Mycroft fits in to this in two ways:

  1. We are building another dataset for them to train off of. Our users can participate in this by using the Opt In mechanism. We are building a custom license that is different from any existing license, allowing you to back out of sharing your data. This is different from the Common Voice dataset because once you release something to the public domain, you don’t get to withdraw it.
  2. As DeepSpeech and the trained model we jointly build matures, we are going to integrate it into the Mycroft ecosystem in two ways:
    a) DeepSpeech will be the engine we using in on our servers.
    b) We will provide tools allowing for a simple setup of DeepSpeech on your own device or private server if you want to host your own STT service and have the computational power available to support it.

The data DeepSpeech is training on right now is decent, but is holding the STT performance back because it is too clean. Most was recorded by someone at a desk using a good mic in a quiet environment. For DeepSpeech to really shine it needs data of people talking in kitchens with a stove fan runnig, coffe shops with lots of chatter in the background, cars with road noise, etc. And it needs lots of that data. That is where we – Mycroft AI and our community – have the unique ability to collaborate and really make this a successful joint effort.

I hope this all makes sense!

2 Likes

@steve.penrod Thanks for the response! Glad to hear you are working together with Mozilla on this, when I heard about you guys after reading Mozilla’s initial post about Common Voice/DeepSpeech I thought it sounded like it would be a cool use-case. Interesting to know that the Common Voice dataset is too clean for your needs (but makes sense). I recorded a few samples, but maybe I’ll add some more and turn on a few sources of white noise to dirty it a bit :wink:

1 Like

I’m an avid user of Voice Attack and Voicebot. Both work great, based on the Microsoft Speech Recognition API (which you need to train). No cloud involved at all.
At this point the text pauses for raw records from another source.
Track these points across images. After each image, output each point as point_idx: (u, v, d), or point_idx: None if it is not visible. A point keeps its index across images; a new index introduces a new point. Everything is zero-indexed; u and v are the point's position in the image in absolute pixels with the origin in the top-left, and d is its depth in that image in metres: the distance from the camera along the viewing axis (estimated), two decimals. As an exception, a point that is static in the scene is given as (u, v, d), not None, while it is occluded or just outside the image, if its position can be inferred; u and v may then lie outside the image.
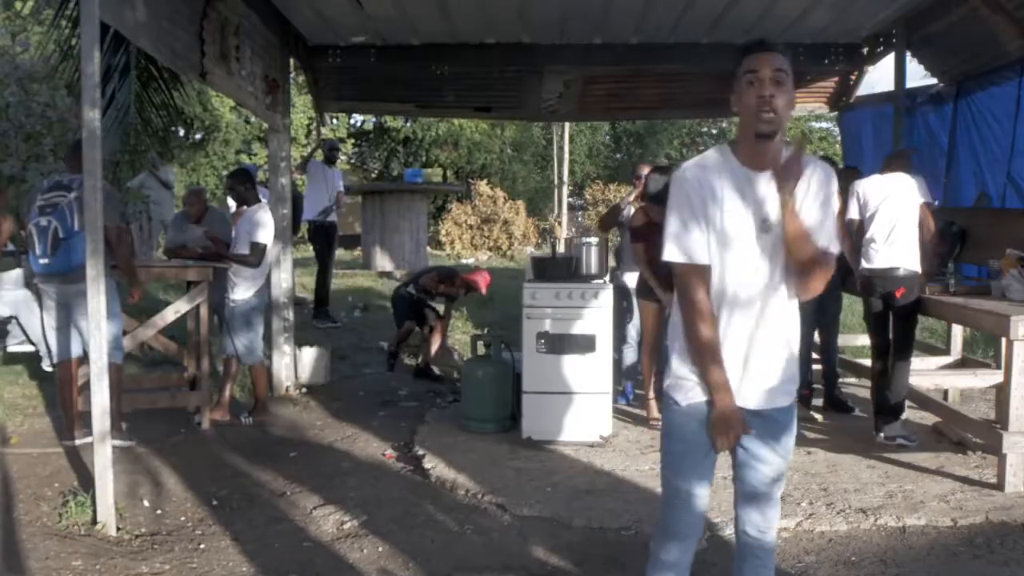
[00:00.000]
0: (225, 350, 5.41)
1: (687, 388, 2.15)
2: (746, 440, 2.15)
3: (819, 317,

That said I’m also here to provide my 50cents about the statement of having to be in the 90%+ ballpark to even see usage. And in my opinion you’re a little in the wrong about that - it will also be a lost war as well as a gate to always use a cloud based STT like amazon, google and so on.
What you need is a way to handle inputs below a certain wanted confidence threshold (would be great if the user could set it).
Why not let Mycroft respond: I didn’t understand you perfectly - did you mean “…”? and use that info to train the system.
Personally I’m totally fine with confidence levels of around 80%. It works absolutely great for me - with just 20 minutes of training it recognizes what I’m saying with a confidence of 80-93% mostly). Keep in mind that I’m not even a native speaker. Native speakers would see an even better experience I’m sure.

Also about that proxy thing for google SST
You’re talking about how that will break the connection. Is that guaranteed?
As in you’re mentioning it’s not user based - what about device identifiers?
How how will you cover the usage costs? From what I’ve read it costs (a lot) https://cloud.google.com/speech/
How can you be sure google SST can’t identify by usage patter, voice and context?

I’m genuinely interested in buying a Mark II (because of the array) device but all this talk about using google/amazon or other cloud SST provides makes me question it in terms of protecting my privacy.